# Push Pull Legs 4 day Split



## dandaman1990 (Mar 22, 2009)

before anyone asks I have searched but i couldnt find anything that suits me

Im looking for a 4 day split using push pull legs routine

my aim is to drop body fat and keep muscle gain high

my work out days are monday, tuesday, thursday and friday

can onyone help please


----------



## Elvis82 (Mar 23, 2012)

Isn't push pull legs a 3 day split?


----------



## dandaman1990 (Mar 22, 2009)

i think i used one ages ago but lost the info for it it was summin like push pull legs, biceps and triceps :S


----------



## LeviathanBodyBuilding (Jan 9, 2012)

Push

Pull

Off

Legs

Shoulders

Off

Off

Something like that? I found doing chest/shoulders/tris all on a push day a bit much,


----------



## Guest (Jun 20, 2012)

Aye PPL is 3 days m8, theres some links in the getting started to a decent routines if I remember right??

If you want to train 4 days a week just devise a 4 day split.

Something like Chest /Tri's, Back / Bi's, Legs, Shoulders / Abs


----------



## dandaman1990 (Mar 22, 2009)

yer at the moment im doing a 4 day split with diffrent muscle groups but i want to change it around will

push,

pull,

legs ,

cardio

work out?


----------



## Brawn (Jun 9, 2010)

Triceps falls in to push as does shoulders and quads. Also bicep and hamstrings in to Pull.

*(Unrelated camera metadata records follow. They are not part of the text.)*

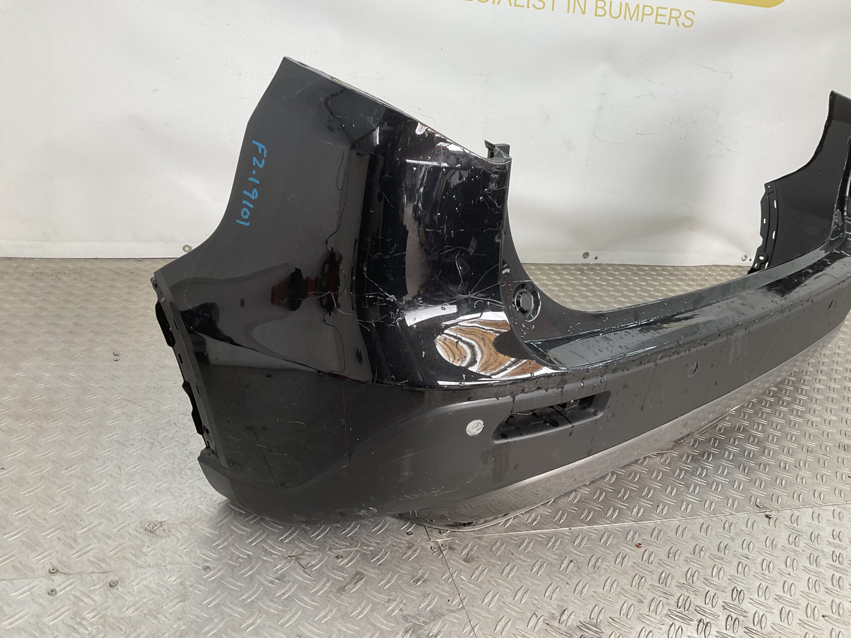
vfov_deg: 48.2
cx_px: 426
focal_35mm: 29
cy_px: 319
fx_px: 713
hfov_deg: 61.7
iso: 25
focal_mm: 3
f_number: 1.8
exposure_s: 1/120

I did a Push, Pull, mis (miscellaneous)

This was Push = Squats, Bench press, Shoulder Press, Scull Crushers for triceps.

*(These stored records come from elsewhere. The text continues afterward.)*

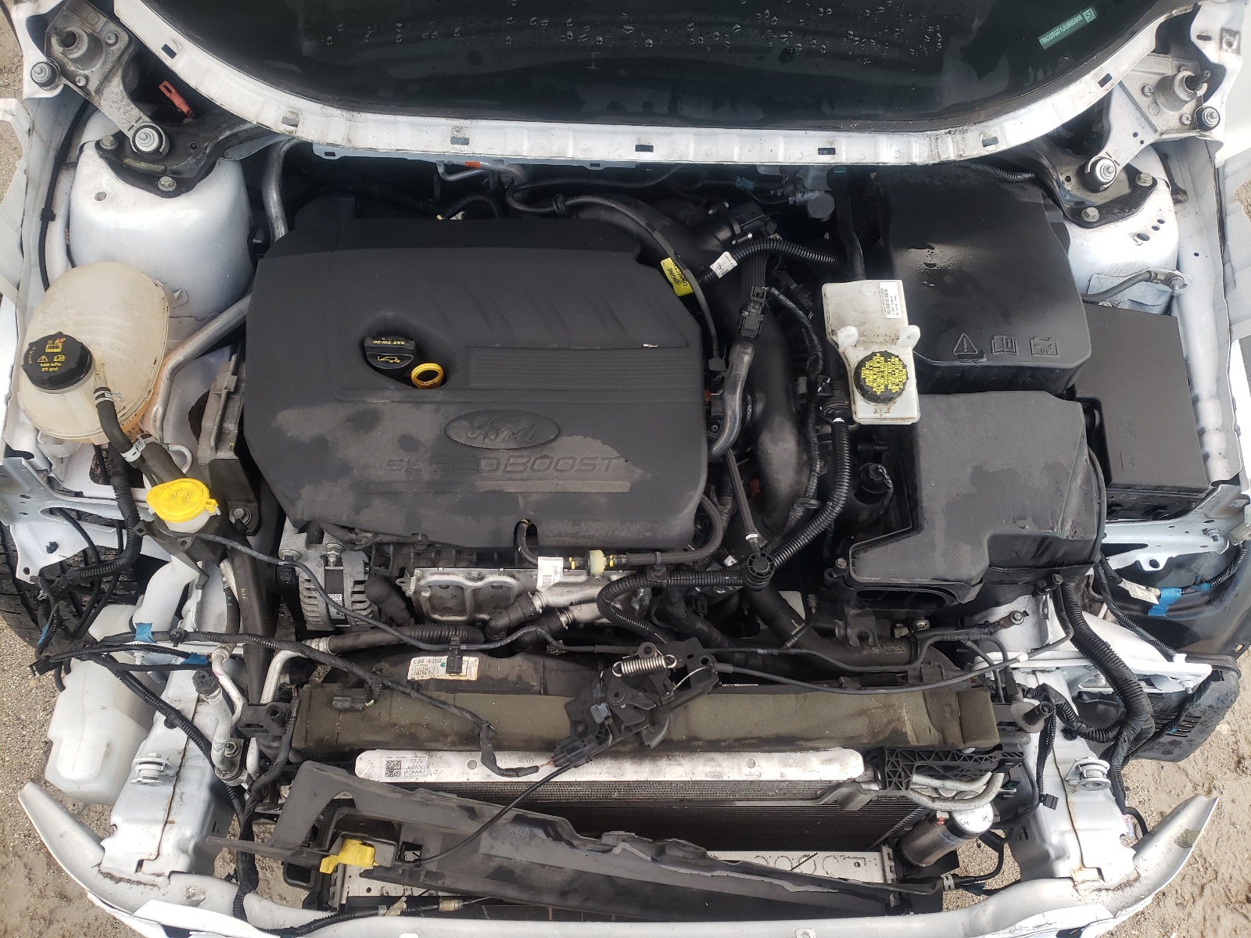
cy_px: 469
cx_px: 626
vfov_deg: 53.1
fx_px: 940
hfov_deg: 67.3
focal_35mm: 26
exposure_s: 1/120
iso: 68
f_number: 1.5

Pull = Dead lifts, Chins, Stiff Leg Dead Lifts, Bicep Curl.

Miscellaneous = Calf raises, Forearm work, Abs and neck work.

Its a basic but solid way of training and especially suited to hard gainers that need the rest. Its also good if your training days vary because you just do one workout at a time and the rest at least a day in between.


----------



## LeviathanBodyBuilding (Jan 9, 2012)

you can do cardio on the off days if you like, the split you mentioned above

ie

push - chest/shoulders

pull - back

off (cardio)

legs

bis/tris

off (cardio)

off (cardio)

or set it out the way me and dave said

chest/tri

back/bi

off - (cardio)

legs

shoulders

off - (cardio)

off (cardio)

depends on what you goals are etc but setting up PPL over 4 days could work out quite well


----------



## dandaman1990 (Mar 22, 2009)

Brawn said:


> Triceps falls in to push as does shoulders and quads. Also bicep and hamstrings in to Pull.
> 
> I did a Push, Pull, mis (miscellaneous)
> 
> ...


That looks a good workout, reps to you, on the miscelanous day should i take the neck work out and add some cardio as my main aim is cover body not full on body building


----------



## james2011 (Nov 9, 2011)

you could just repeat on the fourth day if you wanted to


----------



## Brawn (Jun 9, 2010)

dandaman1990 said:


> That looks a good workout, reps to you, on the miscelanous day should i take the neck work out and add some cardio as my main aim is cover body not full on body building


A think strong neck is something women find very sexy. It don't mean you will end up with huge traps. Just light neck work. Are you aware of good ways to train your neck?

I know many will disagree but I'm a strong believer that cardio should be done on rest days pref in the mornings before food to tap the fat. If your training in the gym as you should then cardio after should be impossible. You should be knackered!


----------



## dandaman1990 (Mar 22, 2009)

True. No ive never trained my neck never thought to, what exercises can i do for my neck?


----------